§ TASK BRIEF:
The following data has a line with "ISSUES RAISED" and a line with "DESCRIPTION OF ADVERTISEMENT". Write out exactly those lines and all the lines between them.

(Saved entries)

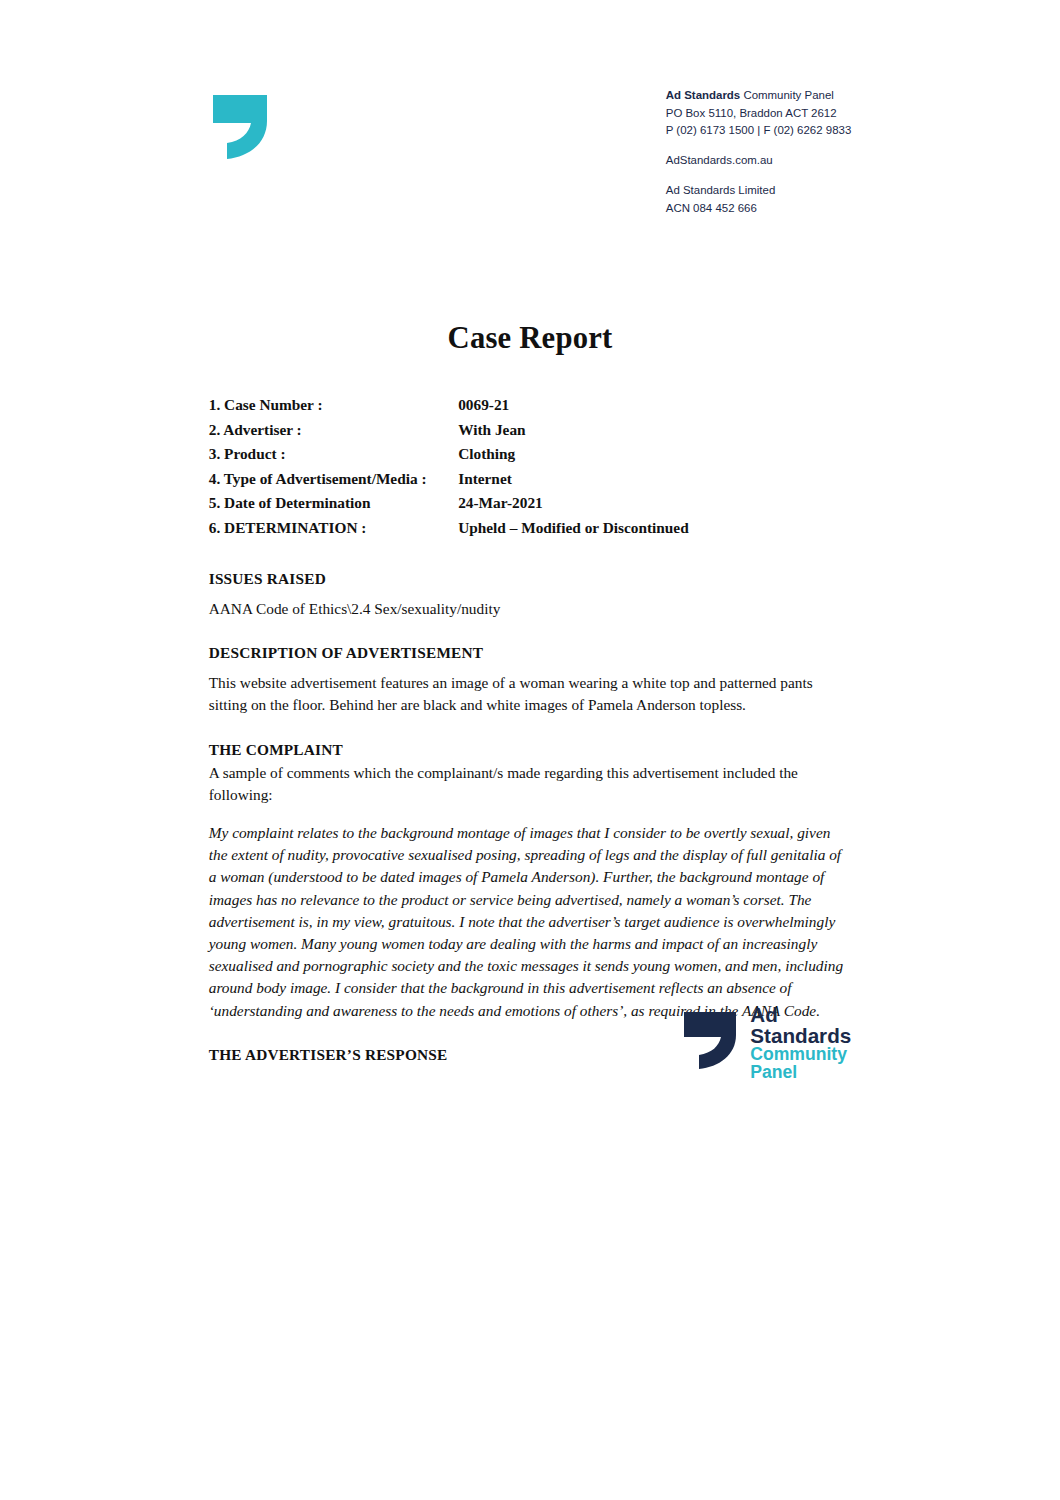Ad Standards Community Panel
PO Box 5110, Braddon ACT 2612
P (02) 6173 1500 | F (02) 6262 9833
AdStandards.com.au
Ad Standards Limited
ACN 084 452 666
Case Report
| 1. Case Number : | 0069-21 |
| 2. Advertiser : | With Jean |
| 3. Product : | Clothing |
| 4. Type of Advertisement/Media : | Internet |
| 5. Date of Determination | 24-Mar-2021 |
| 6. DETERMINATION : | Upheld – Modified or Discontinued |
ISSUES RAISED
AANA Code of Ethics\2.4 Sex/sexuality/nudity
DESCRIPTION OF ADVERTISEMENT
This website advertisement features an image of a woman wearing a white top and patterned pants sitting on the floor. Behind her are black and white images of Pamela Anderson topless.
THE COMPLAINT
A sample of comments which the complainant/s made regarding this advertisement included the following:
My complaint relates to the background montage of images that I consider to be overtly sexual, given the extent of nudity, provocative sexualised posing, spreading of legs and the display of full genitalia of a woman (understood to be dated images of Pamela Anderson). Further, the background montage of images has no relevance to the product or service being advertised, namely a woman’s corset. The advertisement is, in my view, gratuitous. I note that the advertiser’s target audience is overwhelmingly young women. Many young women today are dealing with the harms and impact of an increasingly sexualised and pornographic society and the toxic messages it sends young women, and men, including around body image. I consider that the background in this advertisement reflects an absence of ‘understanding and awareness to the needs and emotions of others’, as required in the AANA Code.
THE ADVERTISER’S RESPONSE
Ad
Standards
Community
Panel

...

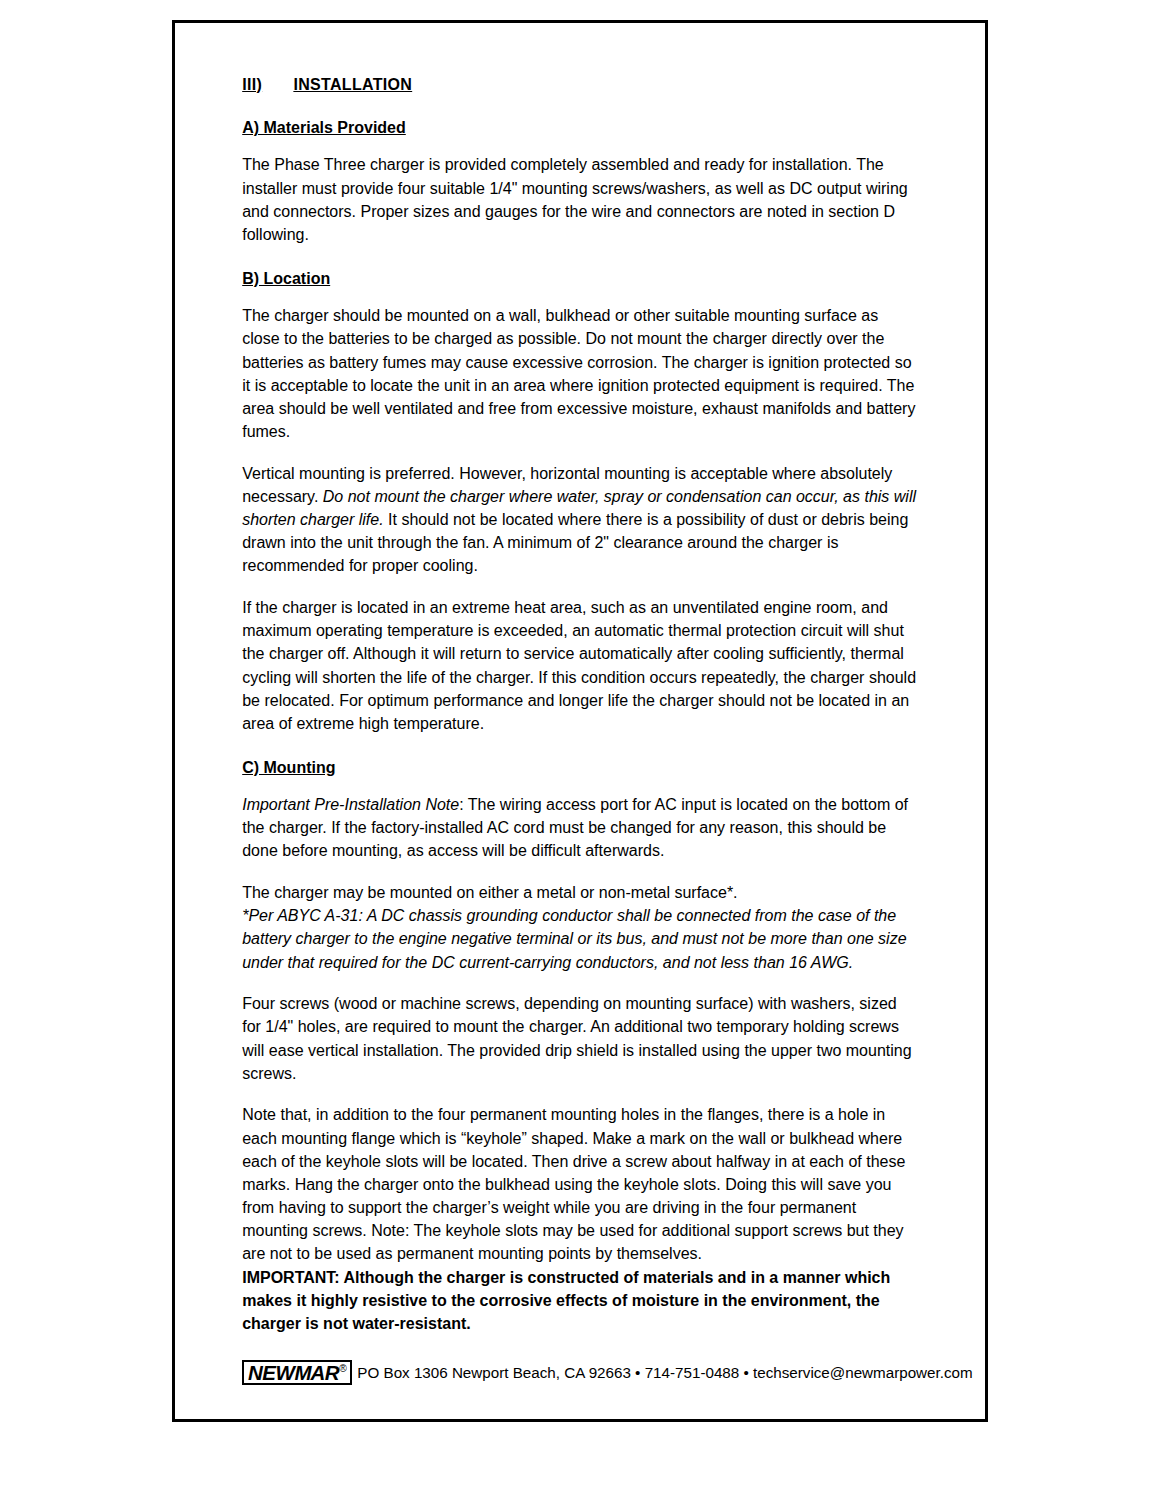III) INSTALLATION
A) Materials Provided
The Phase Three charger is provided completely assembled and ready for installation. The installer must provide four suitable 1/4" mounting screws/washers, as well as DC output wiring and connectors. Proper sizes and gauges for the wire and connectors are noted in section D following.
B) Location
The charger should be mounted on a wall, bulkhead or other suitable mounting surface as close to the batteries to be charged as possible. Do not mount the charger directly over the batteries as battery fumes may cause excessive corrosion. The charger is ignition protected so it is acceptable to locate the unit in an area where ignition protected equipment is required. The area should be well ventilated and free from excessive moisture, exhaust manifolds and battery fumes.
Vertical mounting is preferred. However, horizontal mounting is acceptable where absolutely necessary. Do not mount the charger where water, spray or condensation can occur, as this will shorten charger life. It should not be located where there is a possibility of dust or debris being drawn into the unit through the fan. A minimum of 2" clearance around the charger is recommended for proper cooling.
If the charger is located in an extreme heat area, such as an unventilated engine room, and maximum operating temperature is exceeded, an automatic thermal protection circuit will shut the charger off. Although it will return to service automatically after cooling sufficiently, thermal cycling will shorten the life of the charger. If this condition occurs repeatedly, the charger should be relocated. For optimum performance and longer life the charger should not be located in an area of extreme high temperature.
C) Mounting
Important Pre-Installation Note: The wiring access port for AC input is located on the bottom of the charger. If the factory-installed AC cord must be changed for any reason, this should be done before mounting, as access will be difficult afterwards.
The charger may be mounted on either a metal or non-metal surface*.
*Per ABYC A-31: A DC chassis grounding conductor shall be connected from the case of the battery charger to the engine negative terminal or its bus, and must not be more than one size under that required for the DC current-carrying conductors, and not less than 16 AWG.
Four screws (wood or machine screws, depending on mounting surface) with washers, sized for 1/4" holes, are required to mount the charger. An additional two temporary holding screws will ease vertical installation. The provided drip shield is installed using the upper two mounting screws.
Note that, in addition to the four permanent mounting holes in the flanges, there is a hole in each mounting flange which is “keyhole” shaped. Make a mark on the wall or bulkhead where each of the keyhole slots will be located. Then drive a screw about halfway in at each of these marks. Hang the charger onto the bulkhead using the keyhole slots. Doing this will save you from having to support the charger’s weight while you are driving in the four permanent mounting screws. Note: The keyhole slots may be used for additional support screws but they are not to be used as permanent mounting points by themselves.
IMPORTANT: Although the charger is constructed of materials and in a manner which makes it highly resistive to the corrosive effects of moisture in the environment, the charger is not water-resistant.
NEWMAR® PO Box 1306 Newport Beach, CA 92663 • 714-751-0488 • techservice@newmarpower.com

* * *

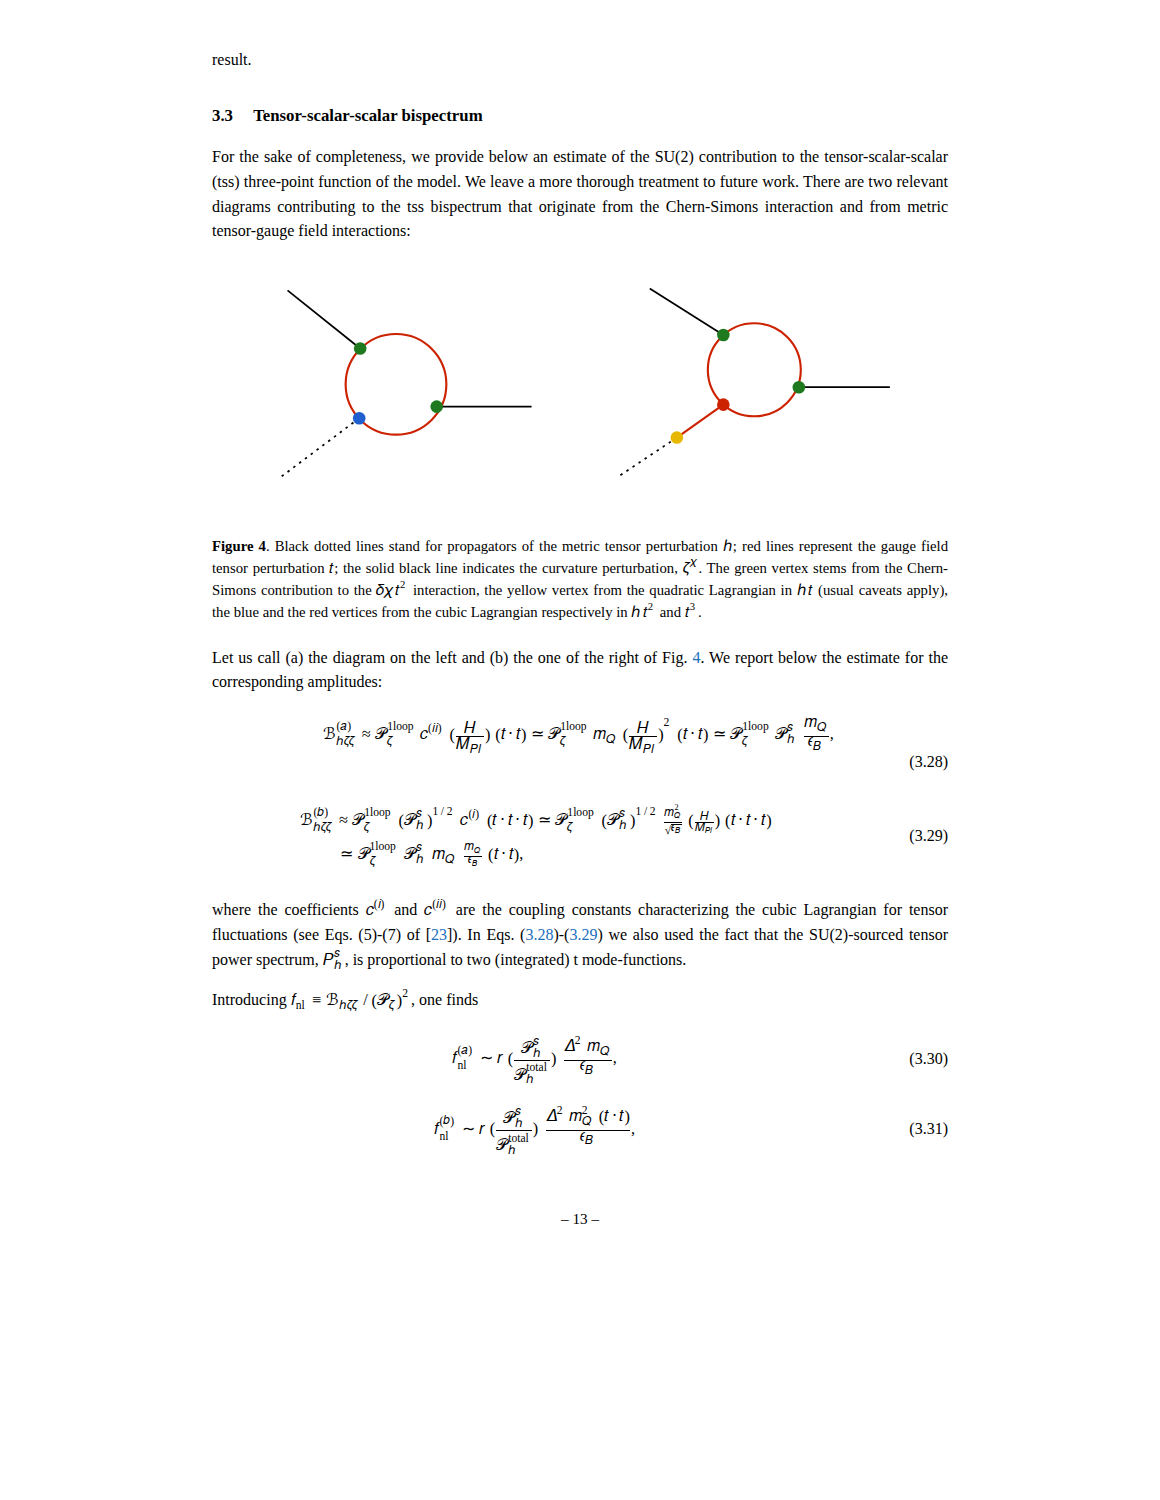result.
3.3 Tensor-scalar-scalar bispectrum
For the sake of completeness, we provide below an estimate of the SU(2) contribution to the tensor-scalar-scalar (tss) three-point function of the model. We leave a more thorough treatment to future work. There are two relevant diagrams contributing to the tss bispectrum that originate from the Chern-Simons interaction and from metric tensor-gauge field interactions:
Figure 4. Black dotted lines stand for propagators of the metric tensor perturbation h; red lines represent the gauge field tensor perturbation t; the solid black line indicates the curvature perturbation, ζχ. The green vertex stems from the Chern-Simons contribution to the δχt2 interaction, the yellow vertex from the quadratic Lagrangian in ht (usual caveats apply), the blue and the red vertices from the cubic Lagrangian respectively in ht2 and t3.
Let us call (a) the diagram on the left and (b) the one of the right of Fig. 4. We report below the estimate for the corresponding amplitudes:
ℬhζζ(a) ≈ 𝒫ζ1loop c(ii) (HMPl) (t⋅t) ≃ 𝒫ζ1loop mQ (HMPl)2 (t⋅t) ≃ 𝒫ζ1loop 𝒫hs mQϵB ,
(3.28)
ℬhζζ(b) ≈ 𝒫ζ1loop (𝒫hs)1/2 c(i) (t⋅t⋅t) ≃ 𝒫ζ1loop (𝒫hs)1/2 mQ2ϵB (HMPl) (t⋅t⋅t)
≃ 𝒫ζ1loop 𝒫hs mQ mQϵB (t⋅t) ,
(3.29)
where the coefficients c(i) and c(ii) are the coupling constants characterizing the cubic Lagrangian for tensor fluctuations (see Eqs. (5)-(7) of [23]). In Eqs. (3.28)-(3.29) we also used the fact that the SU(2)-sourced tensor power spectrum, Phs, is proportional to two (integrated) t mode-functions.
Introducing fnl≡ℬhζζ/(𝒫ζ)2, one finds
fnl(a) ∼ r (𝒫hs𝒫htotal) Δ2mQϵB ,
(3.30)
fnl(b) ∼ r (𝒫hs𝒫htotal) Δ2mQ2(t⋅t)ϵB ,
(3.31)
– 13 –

§ TASK OUTPUT:
ISSUES RAISED
AANA Code of Ethics\2.4 Sex/sexuality/nudity
DESCRIPTION OF ADVERTISEMENT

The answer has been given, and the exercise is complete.